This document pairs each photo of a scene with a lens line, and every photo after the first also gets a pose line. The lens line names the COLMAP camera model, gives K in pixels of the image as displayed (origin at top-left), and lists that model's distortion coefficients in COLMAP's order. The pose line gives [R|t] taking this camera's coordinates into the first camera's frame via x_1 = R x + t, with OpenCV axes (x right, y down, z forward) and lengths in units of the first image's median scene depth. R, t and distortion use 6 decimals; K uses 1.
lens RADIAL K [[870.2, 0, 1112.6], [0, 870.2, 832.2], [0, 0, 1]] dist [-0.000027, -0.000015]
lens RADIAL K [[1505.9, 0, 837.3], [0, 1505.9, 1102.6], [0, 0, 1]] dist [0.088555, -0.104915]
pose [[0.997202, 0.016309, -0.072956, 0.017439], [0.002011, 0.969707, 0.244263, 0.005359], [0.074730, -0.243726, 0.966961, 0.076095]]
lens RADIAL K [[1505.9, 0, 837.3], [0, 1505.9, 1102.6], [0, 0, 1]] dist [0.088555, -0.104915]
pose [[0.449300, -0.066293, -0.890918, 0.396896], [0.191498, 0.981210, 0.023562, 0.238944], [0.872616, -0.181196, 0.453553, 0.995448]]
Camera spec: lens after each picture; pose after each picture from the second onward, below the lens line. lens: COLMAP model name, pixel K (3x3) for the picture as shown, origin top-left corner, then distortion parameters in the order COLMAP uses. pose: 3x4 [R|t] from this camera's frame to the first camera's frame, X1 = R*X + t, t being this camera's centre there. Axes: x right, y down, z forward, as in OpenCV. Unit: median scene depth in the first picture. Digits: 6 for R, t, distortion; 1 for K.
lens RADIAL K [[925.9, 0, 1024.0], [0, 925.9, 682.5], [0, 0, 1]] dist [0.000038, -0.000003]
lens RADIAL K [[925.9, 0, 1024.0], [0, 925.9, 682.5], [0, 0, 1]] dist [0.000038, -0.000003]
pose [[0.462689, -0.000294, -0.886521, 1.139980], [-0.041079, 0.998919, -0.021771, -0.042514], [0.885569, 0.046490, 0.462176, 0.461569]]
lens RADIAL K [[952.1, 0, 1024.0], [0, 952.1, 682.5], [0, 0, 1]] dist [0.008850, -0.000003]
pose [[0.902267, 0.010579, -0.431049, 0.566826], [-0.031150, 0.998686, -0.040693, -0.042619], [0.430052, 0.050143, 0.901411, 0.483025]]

+ + +

* [Activity]
From the line containing "Camera spec: lens" down to the last line, reproduce the records exactly. Include both ends.

* [Task result]
Camera spec: lens after each picture; pose after each picture from the second onward, below the lens line. lens: COLMAP model name, pixel K (3x3) for the picture as shown, origin top-left corner, then distortion parameters in the order COLMAP uses. pose: 3x4 [R|t] from this camera's frame to the first camera's frame, X1 = R*X + t, t being this camera's centre there. Axes: x right, y down, z forward, as in OpenCV. Unit: median scene depth in the first picture. Digits: 6 for R, t, distortion; 1 for K.
lens RADIAL K [[925.9, 0, 1024.0], [0, 925.9, 682.5], [0, 0, 1]] dist [0.000038, -0.000003]
lens RADIAL K [[925.9, 0, 1024.0], [0, 925.9, 682.5], [0, 0, 1]] dist [0.000038, -0.000003]
pose [[0.462689, -0.000294, -0.886521, 1.139980], [-0.041079, 0.998919, -0.021771, -0.042514], [0.885569, 0.046490, 0.462176, 0.461569]]
lens RADIAL K [[952.1, 0, 1024.0], [0, 952.1, 682.5], [0, 0, 1]] dist [0.008850, -0.000003]
pose [[0.902267, 0.010579, -0.431049, 0.566826], [-0.031150, 0.998686, -0.040693, -0.042619], [0.430052, 0.050143, 0.901411, 0.483025]]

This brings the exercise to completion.